5 Rating: 5, Useful: 12 / 12
Date: December 16, 2006
Author: Amazon User

Polarium is a game with a simple concept: you're given a pattern of white and black blocks, and your tool is the ability to draw a line through it. Each block it passes through switches color. To clear a puzzle, you need to use one unbroken line to fix all of the rows of blocks on-screen so that each individual row is either all black or all white. If you've played the DS version before, you probably remember that it was challenging, but kind of stark and repetitive. With no special blocks to break up the black-and-white monotony, it got kind of tiring. The stylus control was a good showcase of the DS's abilities, but it was also easy to mess up with all those tiny squares, not to mention you could be blocking your line of sight.

The GBA game fixes all of this. You can change the 'skin' of the blocks you're playing with in the 365-puzzle Daily Mode (which you can play straight - there's no limit to how much you can do in a day), which lets you add a dash of color if you want it. Plus there are new blocks to add to the challenge. When you clear a row of hurdle blocks, everything above it falls into the spaces below. If they don't also make rows of the same color, then you have to change your approach. You'll also get X'ed out blocks in corners and along the edges of the field, which may force you to rethink a puzzle that would have been easy otherwise. Finally, there are Joker tiles, which are not affected by your color-changing line and instead turn into the color of the solid tiles only if they're all the same color.

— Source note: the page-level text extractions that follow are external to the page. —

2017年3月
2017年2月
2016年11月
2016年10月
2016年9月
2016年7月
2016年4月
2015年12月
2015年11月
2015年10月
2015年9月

There's more, too. The first time through a puzzle, you can do it any way you want. Then you can go through it again, and you'll get two markers on the screen. You must start at one marker and end at the other, and you have a limit on the number of blocks you can pass through. You'll first wonder how the heck you're going to solve it that way, but once you figure it out, you'll find it's actually the shortest way to solve the puzzle. Also, when you clear a screen and still have 10 moves left, that's a proud moment.

Great game, far superior to the DS version and highly recommendable for the $20 MSRP.